The algorithm is continually being trained and the questions that it kicks back are just as interesting as the choices it makes.

The push and pull between discovery, diversity, and relevance are all inputs into the ever-evolving algorithm. Today I learned about “exploration vs. exploitation”. How do we tell our users the most important stories of the day in a way that covers the bases but also teaches you something new?

This is a developing story, stay tuned!

Getting the Band Together Again at SmartNews

Following a month off after my unexpected liberation from Gigaom, I started this week as Director of Media & Technology Partnerships at SmartNews. I feel very fortunate to have discovered this company at a time when I believe I have a lot to offer.

First, some recent coverage,

While researching the company, I was delighted to learn they had hired Rich Jaroslovsky. Rich and I crossed paths a few times when I was working at Dow Jones as he was getting wsj.com off the ground. We both have a fascination with technology’s impact on media and I shared his mission to bring The Wall Street Journal online. We had since gone our separate ways but I always admired his love and respect for good journalism as a writer, editor, and business guy.

Rich explained to me that SmartNews thinks of itself as a machine learning company with a news front-end which is right in the nexus of what makes me tick. The co-founders, Ken Suzuki and Kaisei Hamamoto, are super-sharp engineers who see news discovery as an interesting problem to solve and hugely important for society to get right. To give you a sense for how they think, as they look for real estate for their San Francisco office, Ken and Kaisei each created their own interactive maps showing the locations of high tech startups and compared notes to determine that the area of 2nd and Howard was the ideal spot to focus their search.

I made my pitch (excerpted below) and here I am!

Two of the hardest challenges for the publishing industry are distribution and advertising. When publishers moved online, they had to reinvent their traditional distribution channels and navigate a new landscape.

Initially it was the portals such as Yahoo and AOL that would curate the best of the web. Advertising was also sold this way, manually curated and matched to broad channels of interest maintained by the portals.

As technology improved, search engines such as Google automated discovery and matching a reader’s interests to a publisher’s content. Advertising was automated and optimized via keyword matching and auction systems to extract maximum value. Distributed widgets allowed publishers to embed advertising into their sites and a combination of publisher tags and indexing that allowed them to take advantage of an ad network’s inventory.

Social media platforms have recently taken over as a source of traffic for publishers and content snippets shared via these networks represent the fastest growing segment of inbound readers for a publisher.

A common thread to success across all these channels is attractive representation of a publisher’s content within each distribution channel. Whether it’s meta-data, SEO, or “social media optimization,” each new distribution channel has spawned a new method of representing your content to the service which is doing the crawling and aggregation.

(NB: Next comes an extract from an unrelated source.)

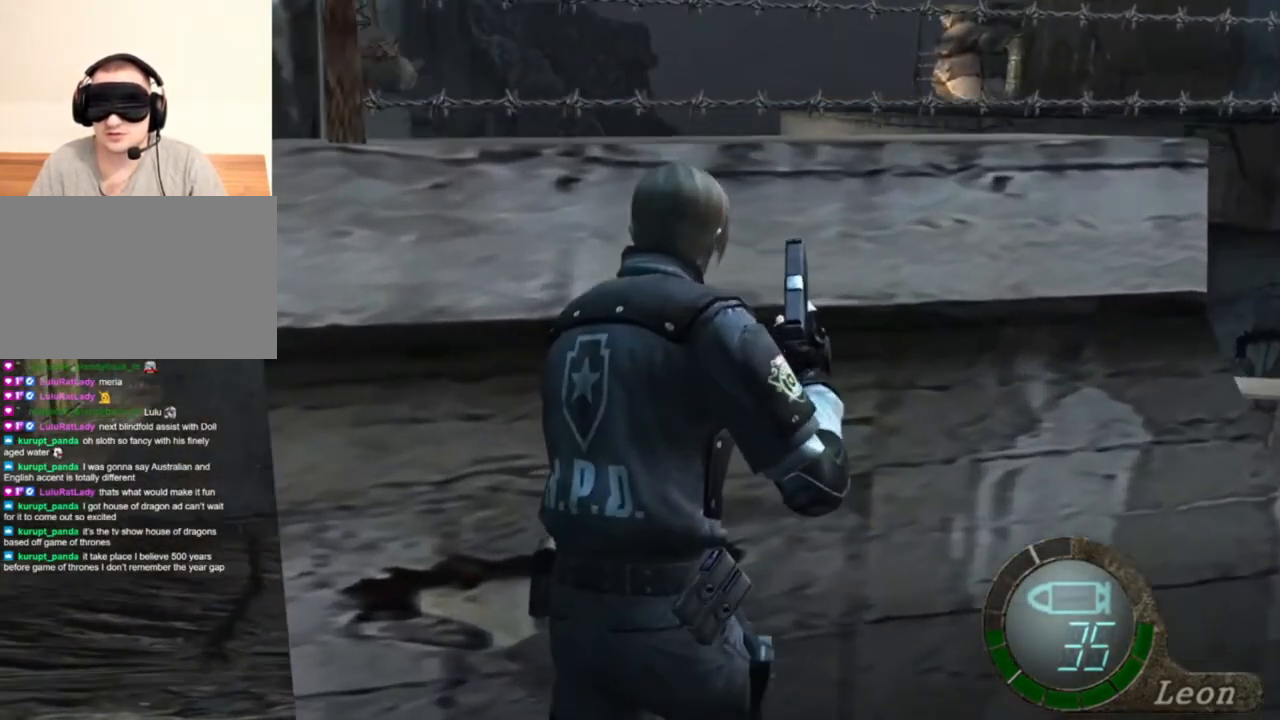
{"keys": ["e", "shift", "w"], "mouse": [], "events": [[50, "e", "up"], [117, "e", "down"], [183, "a", "down"], [183, "e", "up"], [283, "e", "down"], [383, "a", "up"], [417, "e", "up"], [483, "e", "down"]]}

For a new distribution channel both the crawling and aggregation algorithms are key to successful presentation of content and relevant advertising to the reader.

Technology has enabled effortless distribution of news so the looming challenge is not so much the distribution of content but more its discovery and presentation. Social media burnout and personalization algorithms are still very basic and often push more and more similar content to the reader resulting in a “filter bubble” which shows the reader only what they want to see or worse, what they already know.

Working with publishers to find them new sources of readership and readers to teach them something they didn’t know is an important goal that aligns with my interests. The fact that the team is based in Japan, a culture with a strong culture of news readership, is attractive to me as I am a big fan of introducing Japan to the rest of the world.